Qu’est-il arrivé à nos écoles ?

Par Zakia Laaroussi, Paris

Paris brûlait autrefois de lumières. Aujourd’hui, ce sont les consciences qui vacillent. Dans la ville qui fit de l’éducation un sanctuaire républicain, plus d’une centaine d’établissements périscolaires, d’écoles maternelles, élémentaires et de crèches se retrouvent au cœur d’enquêtes pour violences présumées, humiliations, agressions psychologiques, enfermements d’enfants dans le noir, et parfois même suspicions de violences sexuelles. Ce qui devait être un prolongement protecteur de la famille est devenu, pour certaines victimes, un territoire de peur silencieuse.

Et soudain, une question traverse les sociétés modernes comme une lame froide : qu’est-il arrivé au monde ? Nous pensions que la barbarie appartenait aux siècles obscurs, aux royaumes sans lois, aux cavernes de l’Histoire. Nous pensions que la modernité, avec ses chartes des droits humains, ses institutions, ses psychologues, ses pédagogues et ses écrans de surveillance, avait domestiqué la violence primitive. Or voici que l’ombre réapparaît là où l’on promettait la sécurité absolue : au cœur même des lieux consacrés à l’enfance.

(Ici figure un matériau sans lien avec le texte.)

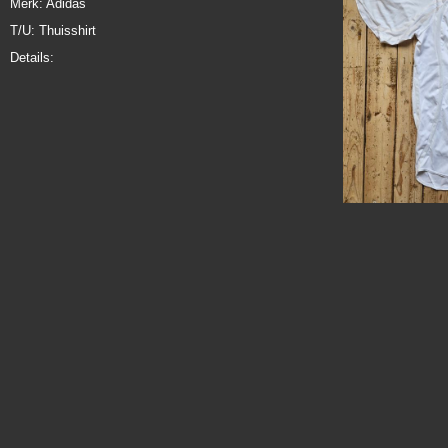
Merk: Adidas
T/U: Thuisshirt
Details: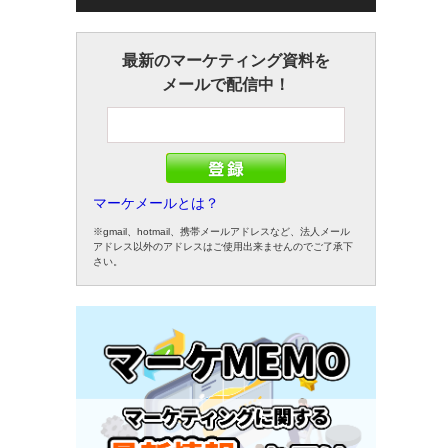
最新のマーケティング資料を
メールで配信中！
マーケメールとは？
※gmail、hotmail、携帯メールアドレスなど、法人メール
アドレス以外のアドレスはご使用出来ませんのでご了承下
さい。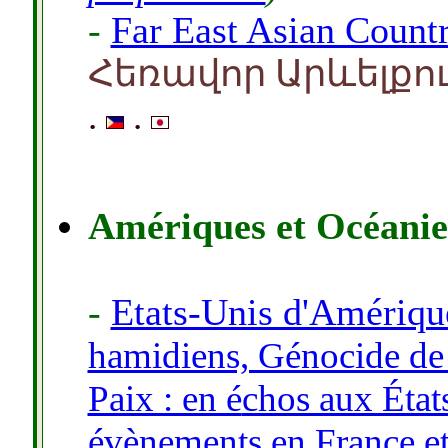
-
Far East Asian Countr
Հեռավոր Արևելքո
.
.
Amériques et Océanie
-
Etats-Unis d'Amériqu
hamidiens, Génocide de 
Paix : en é
chos aux État
évènements en France et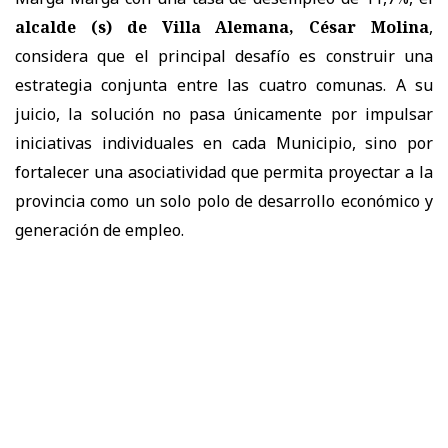
alcalde (s) de Villa Alemana, César Molina
,
considera que el principal desafío es construir una
estrategia conjunta entre las cuatro comunas. A su
juicio, la solución no pasa únicamente por impulsar
iniciativas individuales en cada Municipio, sino por
fortalecer una asociatividad que permita proyectar a la
provincia como un solo polo de desarrollo económico y
generación de empleo.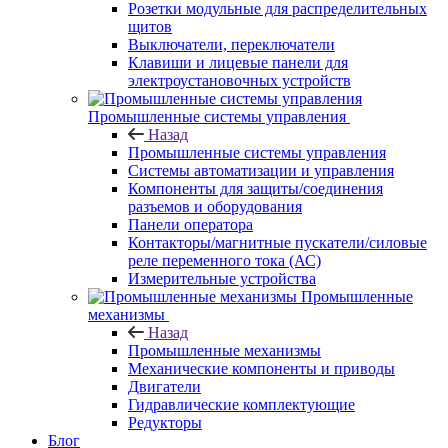
Розетки модульные для распределительных
щитов
Выключатели, переключатели
Клавиши и лицевые панели для
электроустановочных устройств
Промышленные системы управления
Назад
Промышленные системы управления
Системы автоматизации и управления
Компоненты для защиты/соединения
разъемов и оборудования
Панели оператора
Контакторы/магнитные пускатели/силовые
реле переменного тока (АС)
Измерительные устройства
Промышленные
механизмы
Назад
Промышленные механизмы
Механические компоненты и приводы
Двигатели
Гидравлические комплектующие
Редукторы
Блог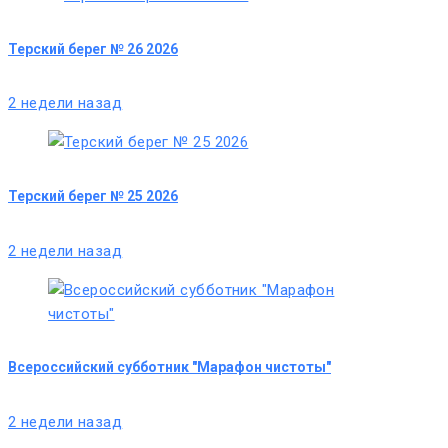
Терский берег № 26 2026
2 недели назад
Терский берег № 25 2026
2 недели назад
Всероссийский субботник "Марафон чистоты"
2 недели назад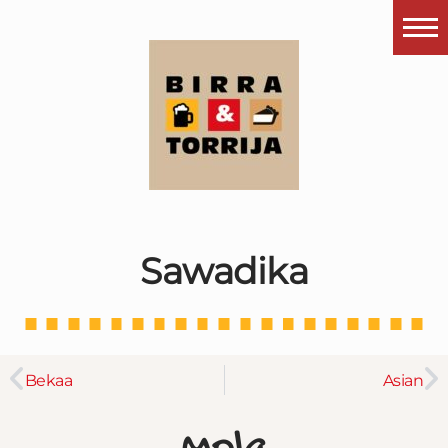
Portada
¿Esto que es pués?
Últimas visitas
Todos los garitos
Se me apetece…
Sawadika
Por el mundo
Contactar
Instagram
Bekaa
Asian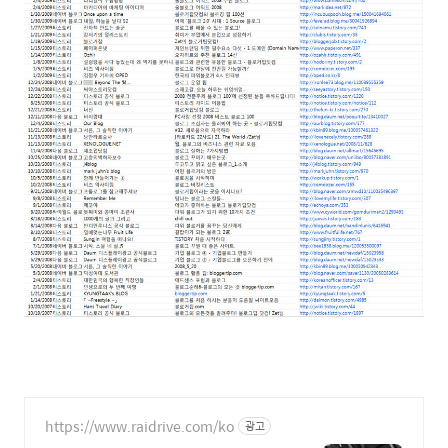
https://www.raidrive.com/ko
광고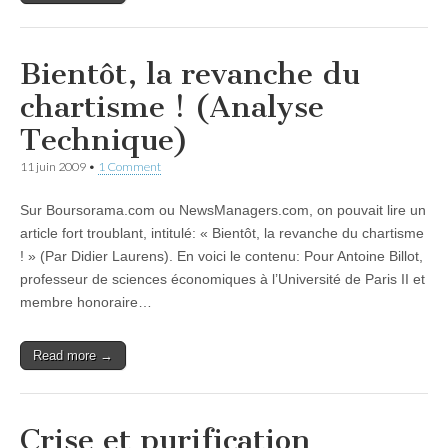
Bientôt, la revanche du
chartisme ! (Analyse
Technique)
11 juin 2009
•
1 Comment
Sur Boursorama.com ou NewsManagers.com, on pouvait lire un
article fort troublant, intitulé: « Bientôt, la revanche du chartisme
! » (Par Didier Laurens). En voici le contenu: Pour Antoine Billot,
professeur de sciences économiques à l’Université de Paris II et
membre honoraire…
Read more →
Crise et purification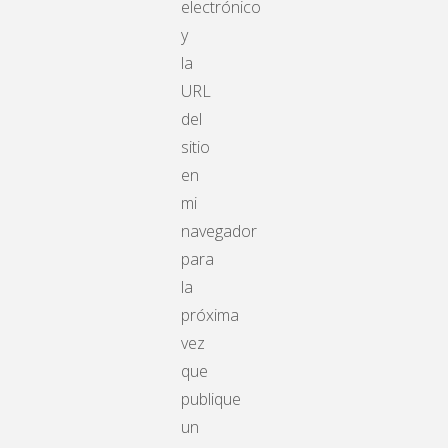
electrónico
y
la
URL
del
sitio
en
mi
navegador
para
la
próxima
vez
que
publique
un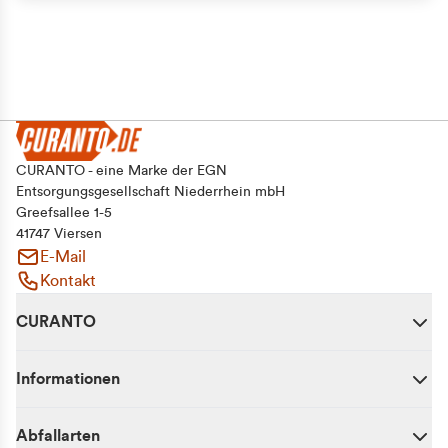
CURANTO - eine Marke der EGN
Entsorgungsgesellschaft Niederrhein mbH
Greefsallee 1-5
41747 Viersen
E-Mail
Kontakt
CURANTO
Informationen
Abfallarten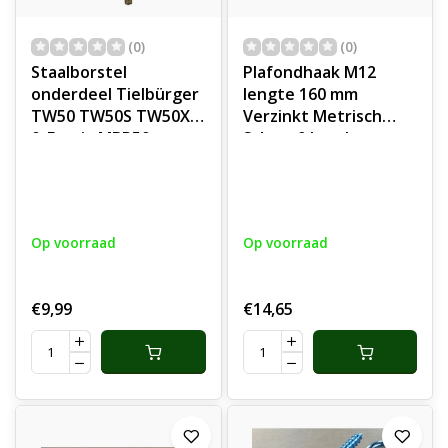
(0)
(0)
Staalborstel
Plafondhaak M12
onderdeel Tielbürger
lengte 160 mm
TW50 TW50S TW50X
Verzinkt Metrisch
& Etesia MBR50
Schroefdraad met
Moer Een Haak in je
plafond kan o.a. ook
handig zijn om
plantmanden,
Op voorraad
Op voorraad
papieren lantaarns,
wandlampen met een
stekker of ander
€9,99
€14,65
hangend decor aan op
te hangen.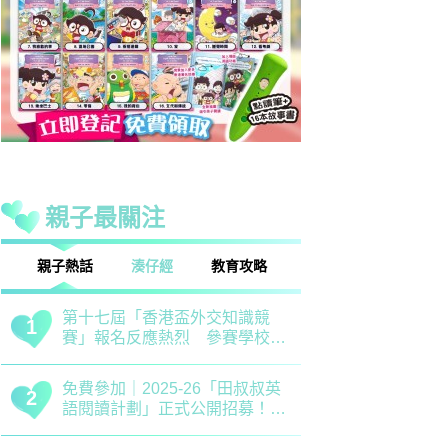
親子最關注
話
湊仔經
教育攻略
親子玩樂
安樂窩
親子熱話
清明節｜兒童養生關鍵時期 中
救世軍田家
1
1
醫建議應以清補爲主 注意健脾
育、以「體
祛濕
學生齊參加
恐嚇式管教｜用恐懼教出來的
備戰測考｜
2
2
「乖巧」分分鐘會弄巧成拙？專
錯誤 留意
家建議正向管教5大關鍵
分機會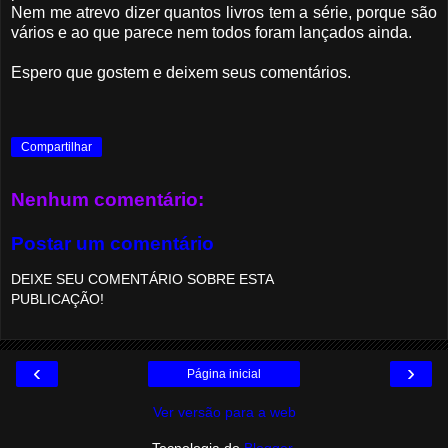
Nem me atrevo dizer quantos livros tem a série, porque são
vários e ao que parece nem todos foram lançados ainda.
Espero que gostem e deixem seus comentários.
Compartilhar
Nenhum comentário:
Postar um comentário
DEIXE SEU COMENTÁRIO SOBRE ESTA
PUBLICAÇÃO!
‹
›
Página inicial
Ver versão para a web
Tecnologia do
Blogger
.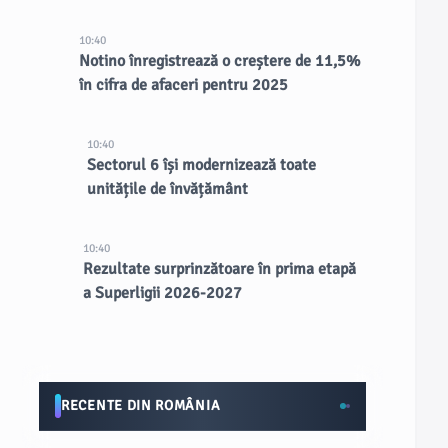
10:40
Notino înregistrează o creștere de 11,5%
în cifra de afaceri pentru 2025
10:40
Sectorul 6 își modernizează toate
unitățile de învățământ
10:40
Rezultate surprinzătoare în prima etapă
a Superligii 2026-2027
RECENTE DIN ROMÂNIA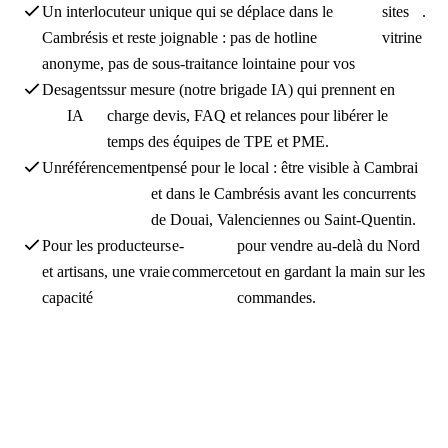
Un interlocuteur unique qui se déplace dans le
sites
.
Cambrésis et reste joignable : pas de hotline
vitrine
anonyme, pas de sous-traitance lointaine pour vos
Des
agents
sur mesure (notre brigade IA) qui prennent en
IA
charge devis, FAQ et relances pour libérer le
temps des équipes de TPE et PME.
Un
référencement
pensé pour le local : être visible à Cambrai
et dans le Cambrésis avant les concurrents
de Douai, Valenciennes ou Saint-Quentin.
Pour les producteurs
e-
pour vendre au-delà du Nord
et artisans, une vraie
commerce
tout en gardant la main sur les
capacité
commandes.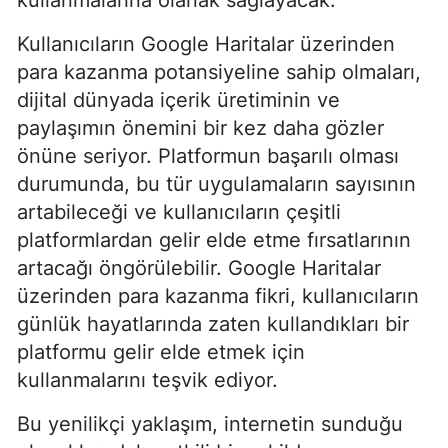
Kullanıcıların Google Haritalar üzerinden
para kazanma potansiyeline sahip olmaları,
dijital dünyada içerik üretiminin ve
paylaşımın önemini bir kez daha gözler
önüne seriyor. Platformun başarılı olması
durumunda, bu tür uygulamaların sayısının
artabileceği ve kullanıcıların çeşitli
platformlardan gelir elde etme fırsatlarının
artacağı öngörülebilir. Google Haritalar
üzerinden para kazanma fikri, kullanıcıların
günlük hayatlarında zaten kullandıkları bir
platformu gelir elde etmek için
kullanmalarını teşvik ediyor.
Bu yenilikçi yaklaşım, internetin sunduğu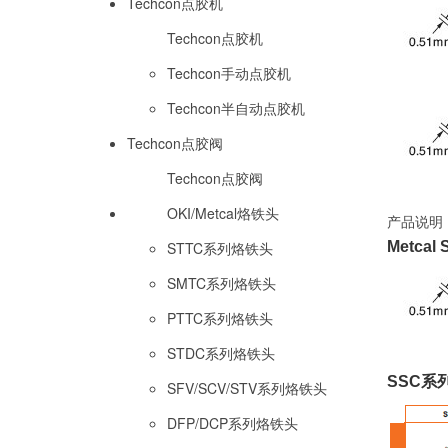
Techcon点胶机
Techcon点胶机
Techcon手动点胶机
Techcon半自动点胶机
Techcon点胶阀
Techcon点胶阀
OKI/Metcal烙铁头
产品说明
STTC系列烙铁头
Metcal
SMTC系列烙铁头
PTTC系列烙铁头
STDC系列烙铁头
SSC系列
SFV/SCV/STV系列烙铁头
DFP/DCP系列烙铁头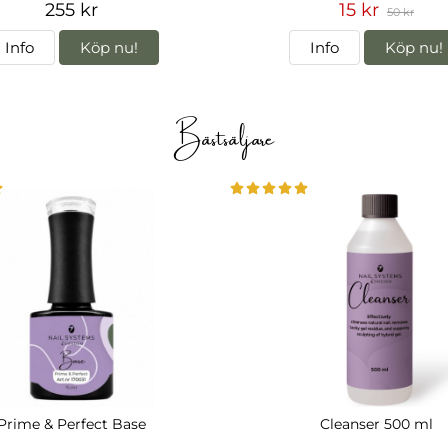
255 kr
15 kr
50 kr
Info
Köp nu!
Info
Köp nu!
Bästsäljare
Prime & Perfect Base
Cleanser 500 ml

Le drame n’est pas seulement judiciaire. Il est civilisationnel. Car lorsqu’un enfant commence à craindre l’endroit où ses parents le déposent avec confiance, c’est tout l’édifice moral d’une société qui se fissure. Le philosophe Hannah Arendt parlait de la « banalité du mal ». Le mal, disait-elle, ne surgit pas toujours avec le visage monstrueux des tyrans ; il peut prendre les traits ordinaires de la routine, de l’indifférence, de l’épuisement moral. C’est précisément ce qui rend notre époque si troublante : la violence ne vient plus nécessairement des marges sauvages de la société, mais parfois de ses structures les plus institutionnalisées.

L’école moderne devait former des citoyens. Elle est parfois devenue une machine administrative débordée, impersonnelle, saturée de précarité et de fatigue humaine. Derrière les chiffres -78 agents suspendus, des enquêtes ouvertes, des cellules d’écoute créées dans l’urgence – apparaît une vérité plus profonde : les sociétés contemporaines ont lentement transformé l’enfance en dossier à gérer plutôt qu’en mystère sacré à protéger.

Le philosophe Michel Foucault avait déjà entrevu ce glissement lorsqu’il décrivait les institutions modernes comme des espaces de contrôle, de normalisation et de discipline. Écoles, prisons, hôpitaux : toutes peuvent, lorsque l’éthique s’effondre, produire une violence froide, administrative, presque invisible. Mais ce qui glace aujourd’hui les familles dépasse les faits eux-mêmes : c’est l’effondrement progressif de la confiance. Autrefois, les parents craignaient la rue. Désormais, ils craignent parfois les lieux supposés protéger leurs enfants. Le danger n’a plus de géographie.

Nous vivons dans une civilisation paradoxale : jamais l’humanité n’a autant parlé du bien-être de l’enfant, et jamais les adultes n’ont semblé aussi épuisés intérieurement. Les éducateurs sont précarisés. Les familles sont fragmentées. Les villes accélèrent les rythmes jusqu’à l’asphyxie émotionnelle. Les écrans remplacent parfois la présence humaine. Et dans cette immense mécanique sociale, certains enfants deviennent invisibles avant même de savoir nommer leur douleur.

Il y a dans cette crise quelque chose de profondément métaphysique. Comme si le progrès technique avait avancé plus vite que la maturation morale de l’humanité. Nous savons fabriquer des intelligences artificielles. Mais nous ne savons plus toujours protéger l’innocence. Et peut-être est-ce là le signe le plus inquiétant de notre époque : la modernité a réussi à éclairer les villes, mais elle peine désormais à éclairer les âmes.

Alors les gouvernements annoncent des plans d’urgence, les syndicats dénoncent des systèmes sous tension, les parents réclament des réponses, les procureurs ouvrent des dossiers. Pourtant, derrière cette agitation institutionnelle demeure une interrogation vertigineuse : Que devient une civilisation lorsque ses enfants ne s’y sentent plus en sécurité ? Car une société ne se mesure pas à la hauteur de ses tours, ni à la puissance de ses technologies, mais à la sérénité du sommeil de ses enfants. Et lorsqu’un enfant commence à avoir peur du monde des adultes, c’est peut-être le monde adulte lui-même qui est en train de se perdre.